Sohn: Tennessee's COVID-19 sock mask hand-outs stopped for now over chemical questions

Staff Photo by Elizabeth Fite / The masks are on hold now because of chemical questions.
Staff Photo by Elizabeth Fite / The masks are on hold now because of chemical questions.

Remember those breezy black sock masks with the TN on them that Tennessee Gov. Bill Lee ordered up with an $8.2 billion, no-bid contract? They've been recalled.

Well, not recalled, exactly, though the Tennessee Black Caucus is calling for a recall.

The state of Tennessee has now suspended the distribution "until further notice" of the sock masks that first stirred controversy because the weave was so porous you could see through them.

It turns out that the silver-something antimicrobial stuff touted by the state to make these washable masks help stop the spread of the novel coronavirus is registered by EPA as pesticide. We say silver-something because between the state and the maker, the story about exactly what silver-something is in the mask has changed now at least three times.

All of this has the Tennessee Black Caucus also calling for a "full investigation" into the COVID-19-prompted face coverings, and the caucus is right to make that demand.

Caucus Chairman G.A. Hardaway, D-Memphis, said Tuesday that Lee "now needs to recall this obviously defective product and take it out of the hands of the general public. We know that many people in some of our more disadvantaged communities took advantage of the giveaway and now we need to protect them from the protection they believed we were providing for them."

The mask controversy erupted after a television news station in Nashville began looking at state claims that despite the porous weave, the mask was effective because, according to a state unified command group official, the masks are made with terry polyester and treated with Silvadur, a non-toxic silver antimicrobial good for 25 industrial washes.
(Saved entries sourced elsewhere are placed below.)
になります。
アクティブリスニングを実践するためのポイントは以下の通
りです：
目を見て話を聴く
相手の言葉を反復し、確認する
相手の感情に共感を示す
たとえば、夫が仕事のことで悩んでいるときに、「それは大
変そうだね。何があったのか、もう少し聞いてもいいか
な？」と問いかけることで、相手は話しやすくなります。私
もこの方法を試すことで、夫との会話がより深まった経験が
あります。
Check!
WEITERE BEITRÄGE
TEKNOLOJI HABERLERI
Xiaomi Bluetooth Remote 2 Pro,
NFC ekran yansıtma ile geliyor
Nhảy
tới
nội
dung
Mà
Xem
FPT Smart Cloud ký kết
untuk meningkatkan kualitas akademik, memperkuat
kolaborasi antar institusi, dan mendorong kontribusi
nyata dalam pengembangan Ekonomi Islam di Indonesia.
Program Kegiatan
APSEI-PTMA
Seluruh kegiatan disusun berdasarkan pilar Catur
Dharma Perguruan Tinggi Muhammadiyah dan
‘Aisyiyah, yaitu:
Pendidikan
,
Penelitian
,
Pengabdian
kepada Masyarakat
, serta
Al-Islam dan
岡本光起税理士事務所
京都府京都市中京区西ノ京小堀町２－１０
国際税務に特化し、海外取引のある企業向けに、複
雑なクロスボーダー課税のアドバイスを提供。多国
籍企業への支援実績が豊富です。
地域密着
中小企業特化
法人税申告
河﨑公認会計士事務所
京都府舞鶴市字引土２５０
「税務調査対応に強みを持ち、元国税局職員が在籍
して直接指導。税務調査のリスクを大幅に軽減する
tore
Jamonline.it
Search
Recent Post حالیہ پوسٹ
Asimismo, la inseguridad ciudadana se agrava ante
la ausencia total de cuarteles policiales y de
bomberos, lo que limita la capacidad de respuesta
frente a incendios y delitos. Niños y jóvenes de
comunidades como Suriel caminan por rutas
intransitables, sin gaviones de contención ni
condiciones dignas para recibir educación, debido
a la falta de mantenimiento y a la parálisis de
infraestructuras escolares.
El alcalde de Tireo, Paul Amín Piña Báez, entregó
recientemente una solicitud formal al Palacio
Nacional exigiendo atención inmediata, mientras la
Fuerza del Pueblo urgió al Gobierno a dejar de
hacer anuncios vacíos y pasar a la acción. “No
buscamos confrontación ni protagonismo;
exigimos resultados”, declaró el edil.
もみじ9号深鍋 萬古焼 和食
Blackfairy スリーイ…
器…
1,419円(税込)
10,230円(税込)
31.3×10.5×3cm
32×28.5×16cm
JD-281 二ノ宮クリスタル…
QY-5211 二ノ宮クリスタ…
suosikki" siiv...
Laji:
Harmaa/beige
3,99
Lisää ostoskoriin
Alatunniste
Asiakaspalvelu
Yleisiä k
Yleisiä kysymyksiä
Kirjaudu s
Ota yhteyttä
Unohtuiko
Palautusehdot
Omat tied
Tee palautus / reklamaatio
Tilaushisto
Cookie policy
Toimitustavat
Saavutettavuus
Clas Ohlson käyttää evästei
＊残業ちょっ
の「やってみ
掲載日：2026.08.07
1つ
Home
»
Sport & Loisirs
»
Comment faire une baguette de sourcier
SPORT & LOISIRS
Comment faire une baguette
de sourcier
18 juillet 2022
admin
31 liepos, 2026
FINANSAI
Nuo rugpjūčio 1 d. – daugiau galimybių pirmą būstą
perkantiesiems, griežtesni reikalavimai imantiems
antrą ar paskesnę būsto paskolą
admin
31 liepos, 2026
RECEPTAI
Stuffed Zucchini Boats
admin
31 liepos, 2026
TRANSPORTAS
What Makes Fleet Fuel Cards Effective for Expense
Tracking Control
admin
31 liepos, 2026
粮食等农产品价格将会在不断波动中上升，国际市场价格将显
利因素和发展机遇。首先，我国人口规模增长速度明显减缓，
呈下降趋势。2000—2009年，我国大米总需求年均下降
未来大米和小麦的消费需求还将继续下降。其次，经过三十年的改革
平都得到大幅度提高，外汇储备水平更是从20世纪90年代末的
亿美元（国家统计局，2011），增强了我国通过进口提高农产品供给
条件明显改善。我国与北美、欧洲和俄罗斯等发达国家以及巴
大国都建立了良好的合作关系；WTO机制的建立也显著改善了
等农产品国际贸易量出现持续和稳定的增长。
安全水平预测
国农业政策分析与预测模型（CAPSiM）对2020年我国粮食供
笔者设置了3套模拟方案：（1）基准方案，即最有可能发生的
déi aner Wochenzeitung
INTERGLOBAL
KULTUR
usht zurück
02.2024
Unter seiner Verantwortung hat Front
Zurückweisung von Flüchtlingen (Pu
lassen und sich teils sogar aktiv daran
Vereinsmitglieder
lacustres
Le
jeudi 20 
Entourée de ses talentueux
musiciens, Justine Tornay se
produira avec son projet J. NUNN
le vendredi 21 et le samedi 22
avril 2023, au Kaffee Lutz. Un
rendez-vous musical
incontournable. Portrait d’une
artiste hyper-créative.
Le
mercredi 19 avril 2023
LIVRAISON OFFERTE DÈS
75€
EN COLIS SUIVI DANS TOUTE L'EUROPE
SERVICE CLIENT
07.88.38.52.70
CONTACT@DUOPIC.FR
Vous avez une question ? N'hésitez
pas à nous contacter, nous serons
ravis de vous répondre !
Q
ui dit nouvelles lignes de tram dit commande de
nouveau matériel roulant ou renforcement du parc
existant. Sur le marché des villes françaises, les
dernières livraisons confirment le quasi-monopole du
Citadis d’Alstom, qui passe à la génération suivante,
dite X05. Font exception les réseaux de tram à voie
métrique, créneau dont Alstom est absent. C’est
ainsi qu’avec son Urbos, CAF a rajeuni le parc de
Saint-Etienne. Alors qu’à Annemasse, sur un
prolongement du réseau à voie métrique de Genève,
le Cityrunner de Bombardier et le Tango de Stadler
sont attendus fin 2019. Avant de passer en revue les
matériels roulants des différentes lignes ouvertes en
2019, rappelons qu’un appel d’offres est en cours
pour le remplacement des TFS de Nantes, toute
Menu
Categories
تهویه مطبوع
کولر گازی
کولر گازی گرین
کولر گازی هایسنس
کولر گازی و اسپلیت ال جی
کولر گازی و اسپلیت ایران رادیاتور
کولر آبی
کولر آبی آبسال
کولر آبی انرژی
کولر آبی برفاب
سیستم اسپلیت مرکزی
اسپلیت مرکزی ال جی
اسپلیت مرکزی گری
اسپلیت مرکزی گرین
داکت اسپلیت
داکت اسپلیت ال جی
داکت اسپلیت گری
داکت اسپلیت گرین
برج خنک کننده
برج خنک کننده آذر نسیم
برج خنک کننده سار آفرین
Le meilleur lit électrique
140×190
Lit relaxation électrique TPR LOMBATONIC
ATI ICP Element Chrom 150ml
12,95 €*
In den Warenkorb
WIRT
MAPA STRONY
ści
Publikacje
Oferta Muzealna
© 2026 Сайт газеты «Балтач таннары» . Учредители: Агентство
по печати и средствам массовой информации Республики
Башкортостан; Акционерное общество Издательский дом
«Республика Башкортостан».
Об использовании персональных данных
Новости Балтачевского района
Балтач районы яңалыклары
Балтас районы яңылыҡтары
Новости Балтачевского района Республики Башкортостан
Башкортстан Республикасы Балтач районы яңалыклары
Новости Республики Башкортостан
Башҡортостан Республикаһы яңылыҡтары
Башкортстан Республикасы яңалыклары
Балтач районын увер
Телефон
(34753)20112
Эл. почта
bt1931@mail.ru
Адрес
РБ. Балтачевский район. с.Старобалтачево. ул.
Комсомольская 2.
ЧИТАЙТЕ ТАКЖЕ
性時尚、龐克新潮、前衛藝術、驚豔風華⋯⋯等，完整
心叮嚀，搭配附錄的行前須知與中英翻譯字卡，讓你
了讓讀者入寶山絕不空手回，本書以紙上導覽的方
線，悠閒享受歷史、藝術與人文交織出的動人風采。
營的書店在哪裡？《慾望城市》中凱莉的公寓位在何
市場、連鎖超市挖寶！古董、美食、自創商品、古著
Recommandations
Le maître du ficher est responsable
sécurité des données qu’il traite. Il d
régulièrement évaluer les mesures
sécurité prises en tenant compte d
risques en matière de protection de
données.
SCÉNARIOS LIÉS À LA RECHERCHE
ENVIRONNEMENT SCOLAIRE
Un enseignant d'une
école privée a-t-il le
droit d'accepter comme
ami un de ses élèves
The Nashville station found that Silvadur is a Dupont product registered with EPA as a pesticide. (The Times Free Press found the registration document on the EPA website, and it warns the product can "cause irreversible eye damage, cause skin burns" and that it is "harmful if swallowed" and "harmful if absorbed through skin." The document from 2017 also says Silvadur is "harmful if inhaled.")

Hamilton County on Saturday, along with several other counties in the state, said they would no longer distribute the mask. Hamilton County health officials asked residents to stop using the state-distributed face coverings.

Then the state said there was confusion, and the sock mask maker sought to clarify the story.

The North Carolina-based Renfro Corp., which makes the masks at a Cleveland, Tennessee, sock manufacturing plant that geared up to make masks after COVID-19 began to spread here, told reporters Tuesday that the confusion stemmed from an initial state health department report that identified the chemical simply as Silvadur. Renfro, in a statement, said what is actually used in the masks is a chemical called Silvadur 930, which is a less harmful version of Silvadur - one that recently received an "emergency use authorization" approval from the FDA.

The Times Free Press found that the emergency use approval was issued on April 24 - less than six weeks ago.

We also found, in another agency document dated June 29, 2016, that Silvadur 930 also has been an antimicrobial that is registered with the EPA as a pesticide for "non-food contact uses in industrial and household woven and non-woven fibers, such as bedding, apparel, footwear, wall and floor coverings, carpets, draperies, wiping cloths, brushes, filters, insulation, tents, awnings and tarps."

A Renfro spokesperson on Tuesday said in an email that Silvadur 930 has been "demonstrated to be harmless to human health when used as intended."

Then things got confusing again.

Renfro President and CEO Stan Jewell said in a Times Free Press interview Tuesday that the actual chemical is a DuPont variant called Silvadur 360 FLEX.

Maybe these are all just different dilutions of this chemical. That would be reasonable. The safety even of aspirin, after all, is in the dosage. Take one, you're fine. Take two, you're probably fine - unless you're on a blood-thinner. Take half a bottle, and you're not fine. But usually you know what you're getting with aspirin.

At any rate, the state and the folks who've already been wearing these masks - whether for five minutes or five 8-hour workdays - deserve not just a few changing stories but, as the Tennessee Black Caucus has demanded, a full investigation.

For now, the state's decision to stop distributing the masks was the only smart thing to do. But it's also the least we should expect.